Todorović's first exhibition was held in England in 1930.[5] As a socialist, she became connected to the collective Zagreb Zemlja, who she exhibited work alongside in Ljubljana, and across Europe. The group was made up of artists working in naïve styles, who wanted to represent working-class life.[6] In 1932 she returned to Sarajevo and was a member of the Communist Party of Yugoslavia. From 1937 she worked primarily with paints, and develops a strong eye for colour.
In 1945 she was the only artist to testify at the State Commission for the Establishment of War Crimes in Belgrade, where her series of drawings "The Last Victims of Jasenovac and Gradiška", which depict life in concentration camps, were used as evidence. After the Second World War, human figures disappear from her work and she draws inspiration from objects around her. Despite exhibiting collectively within Yugoslavia, and independently in Europe, Todorović's first solo exhibition did not take place in Belgrade until 1954. She had subsequent shows in Sarajevo in 1962 and 1975 and also in Belgrade once more in 1968.

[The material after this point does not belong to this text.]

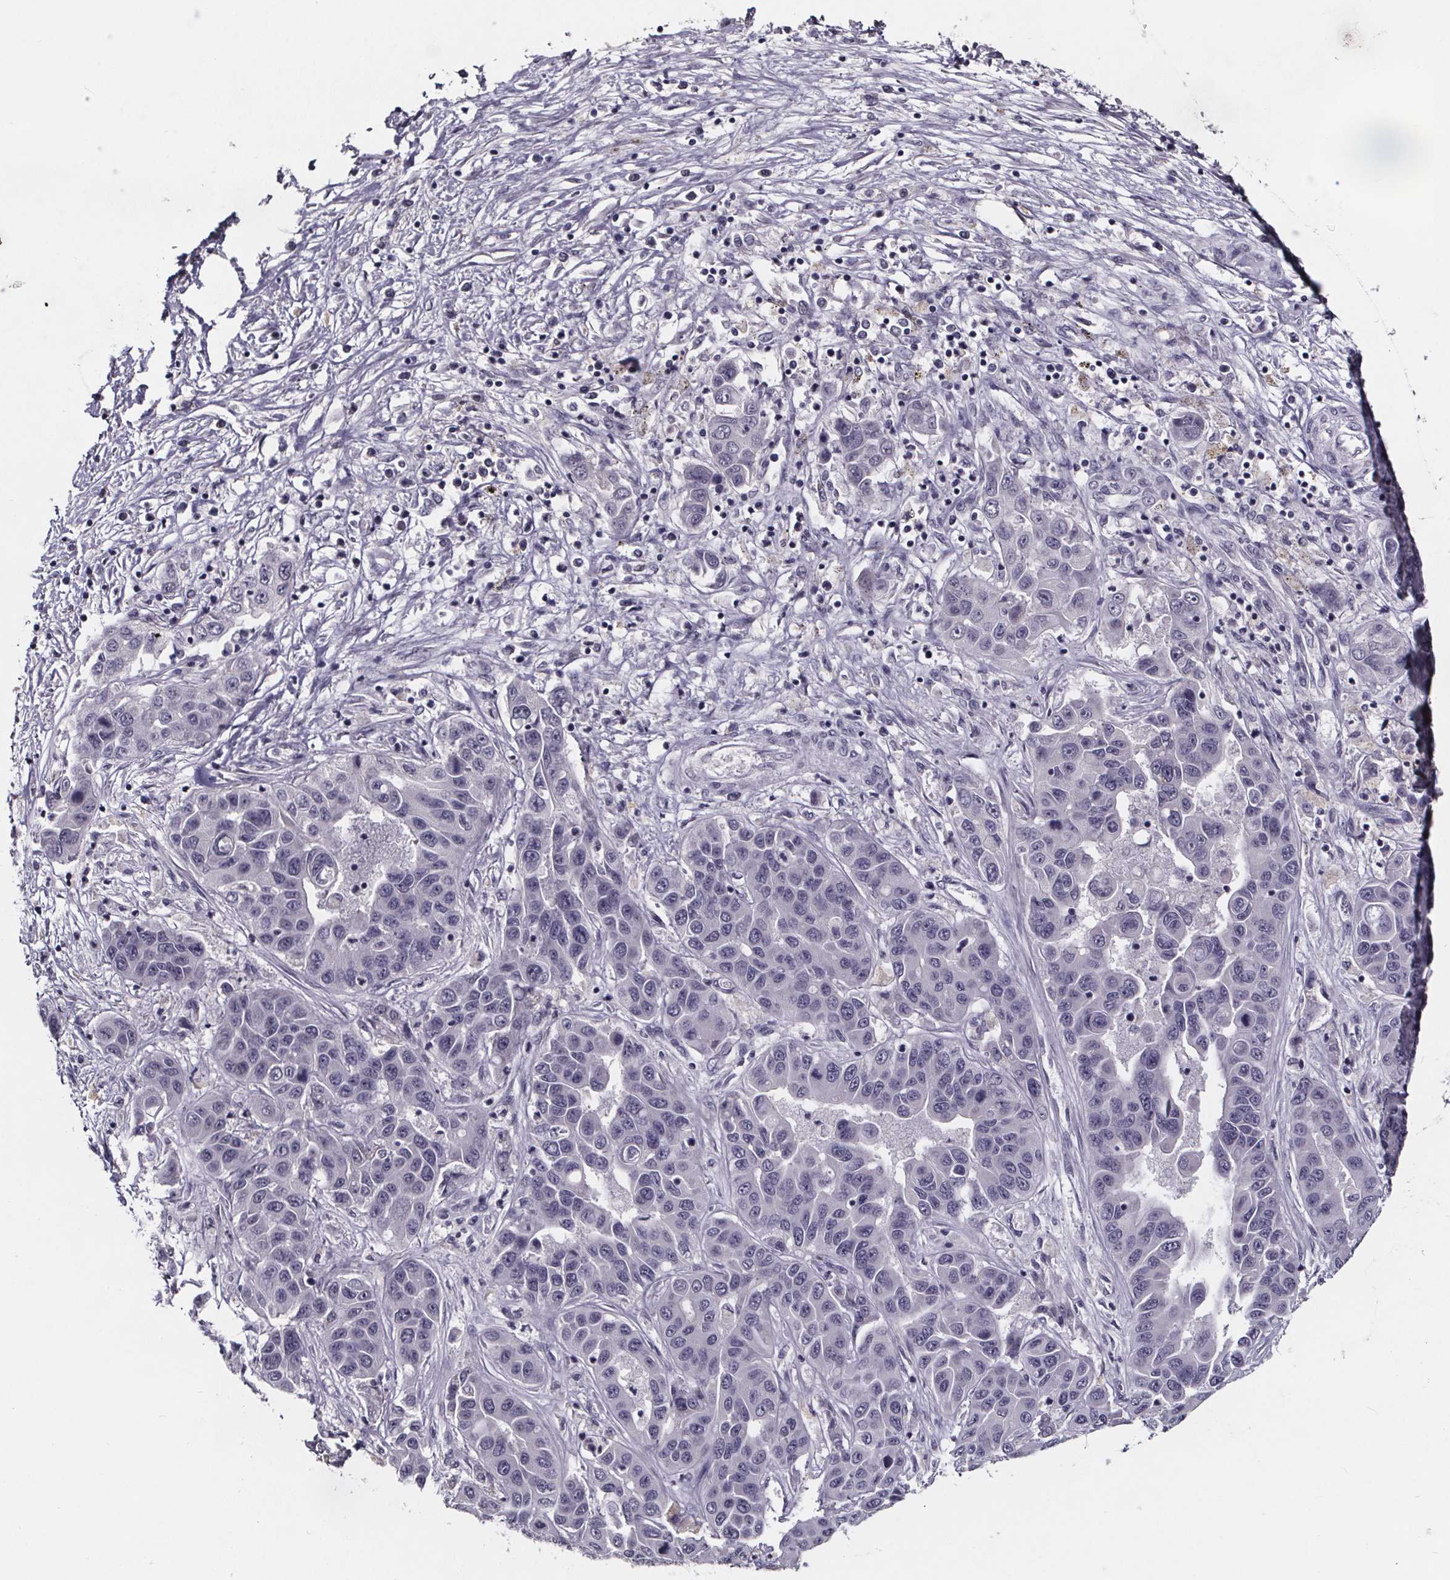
{"staining": {"intensity": "negative", "quantity": "none", "location": "none"}, "tissue": "liver cancer", "cell_type": "Tumor cells", "image_type": "cancer", "snomed": [{"axis": "morphology", "description": "Cholangiocarcinoma"}, {"axis": "topography", "description": "Liver"}], "caption": "DAB immunohistochemical staining of human liver cholangiocarcinoma shows no significant positivity in tumor cells.", "gene": "AR", "patient": {"sex": "female", "age": 52}}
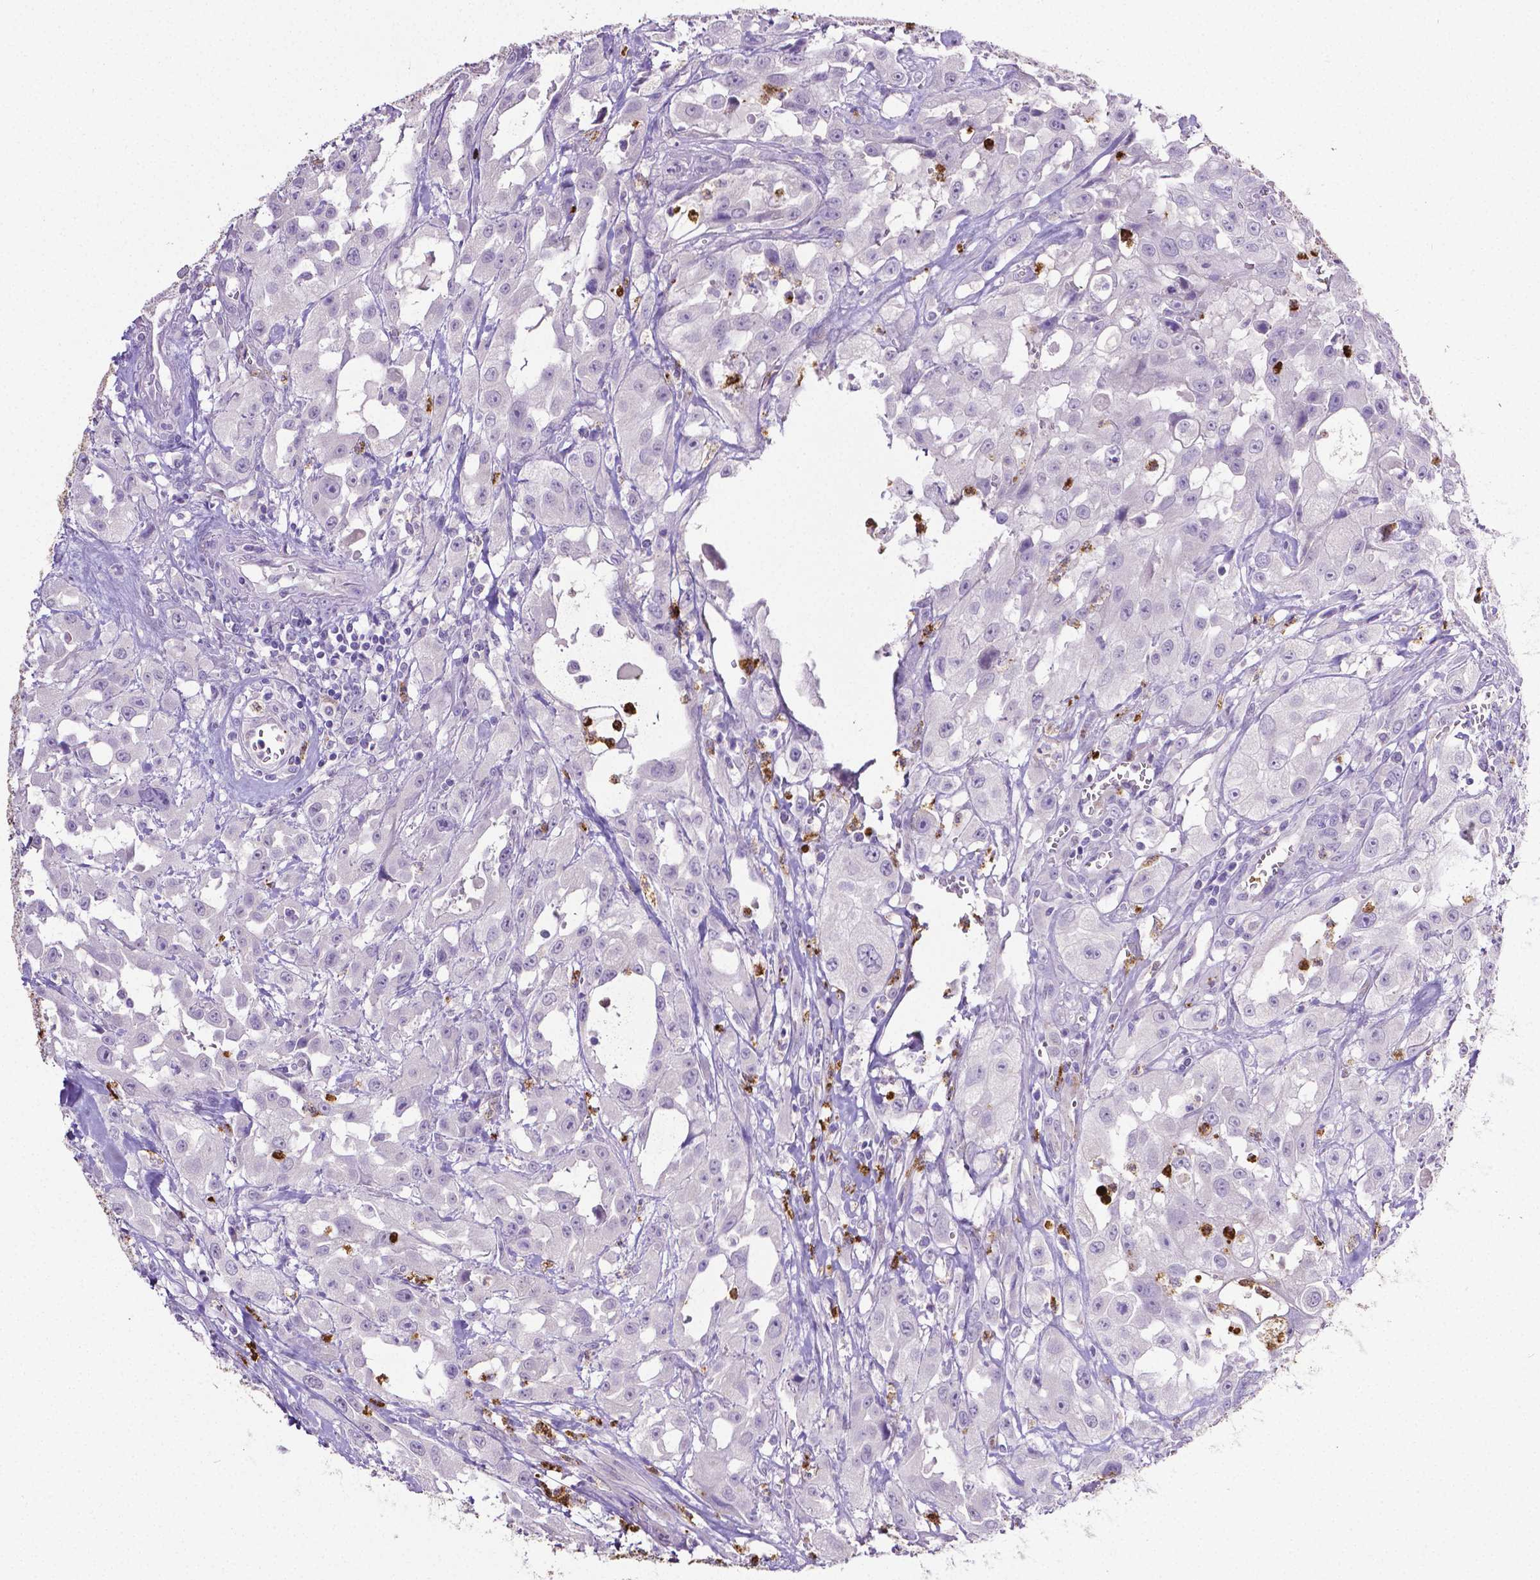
{"staining": {"intensity": "negative", "quantity": "none", "location": "none"}, "tissue": "urothelial cancer", "cell_type": "Tumor cells", "image_type": "cancer", "snomed": [{"axis": "morphology", "description": "Urothelial carcinoma, High grade"}, {"axis": "topography", "description": "Urinary bladder"}], "caption": "Protein analysis of urothelial cancer demonstrates no significant expression in tumor cells.", "gene": "MMP9", "patient": {"sex": "male", "age": 79}}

In 1959, the painting Venice, which is mostly in shades of white, is a turning point in her style and she enters a 'White Phase of her career. From 1962 her work evolves again, this time to include oil pastels as well as paint. In 1980 a retrospective of her work was held at the National Gallery of Bosnia and Herzegovina. In 2019 drawings by Todorović which were created between 1929 and 1933 were exhibited in a show also at National Gallery of Bosnia and Herzegovina.[7] The gallery has over 300 of her works in its collection, some of which are on permanent display.[8]
In 1992 the ten-storey building that belonged to the Oslobođenje newspaper was destroyed, and amongst the losses were photographs taken by Todorović.[9]
A street in Gorica, the area of Sarajevo that she lived in bears her name.